Segment Start: Dataset records

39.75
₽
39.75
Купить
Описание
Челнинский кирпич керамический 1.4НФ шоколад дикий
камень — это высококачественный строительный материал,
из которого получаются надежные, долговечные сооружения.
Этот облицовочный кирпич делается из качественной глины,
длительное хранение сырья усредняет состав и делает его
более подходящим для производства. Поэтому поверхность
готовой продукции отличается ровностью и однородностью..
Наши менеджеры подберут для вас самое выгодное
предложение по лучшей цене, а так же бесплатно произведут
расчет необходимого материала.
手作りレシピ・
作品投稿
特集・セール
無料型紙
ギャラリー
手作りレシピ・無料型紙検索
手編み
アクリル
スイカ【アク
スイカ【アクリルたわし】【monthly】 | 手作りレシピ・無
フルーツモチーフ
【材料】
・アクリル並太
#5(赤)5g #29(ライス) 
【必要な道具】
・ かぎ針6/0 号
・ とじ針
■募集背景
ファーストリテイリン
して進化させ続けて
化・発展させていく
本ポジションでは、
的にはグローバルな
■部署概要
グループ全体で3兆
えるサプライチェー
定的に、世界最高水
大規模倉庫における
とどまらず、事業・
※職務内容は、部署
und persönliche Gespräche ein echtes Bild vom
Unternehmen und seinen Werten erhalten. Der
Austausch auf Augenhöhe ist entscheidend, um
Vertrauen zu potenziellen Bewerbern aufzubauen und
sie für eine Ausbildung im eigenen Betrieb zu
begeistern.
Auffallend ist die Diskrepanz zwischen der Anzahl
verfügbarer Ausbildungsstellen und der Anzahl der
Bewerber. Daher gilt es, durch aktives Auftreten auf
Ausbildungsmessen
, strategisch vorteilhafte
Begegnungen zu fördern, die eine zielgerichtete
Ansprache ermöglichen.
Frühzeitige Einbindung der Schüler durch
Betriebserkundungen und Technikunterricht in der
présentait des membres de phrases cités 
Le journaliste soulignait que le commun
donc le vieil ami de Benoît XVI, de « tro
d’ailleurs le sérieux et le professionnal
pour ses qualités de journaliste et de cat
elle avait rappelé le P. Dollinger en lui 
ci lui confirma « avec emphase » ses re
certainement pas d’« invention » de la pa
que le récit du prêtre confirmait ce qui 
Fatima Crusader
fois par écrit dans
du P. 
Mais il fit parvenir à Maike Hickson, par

Segment End: Dataset records

Exercise details: Write out once more the lines above beginning at the line with "Fatima Crusader"; continue through the final line and stop there.

Result of the task:
Fatima Crusader
fois par écrit dans
du P. 
Mais il fit parvenir à Maike Hickson, par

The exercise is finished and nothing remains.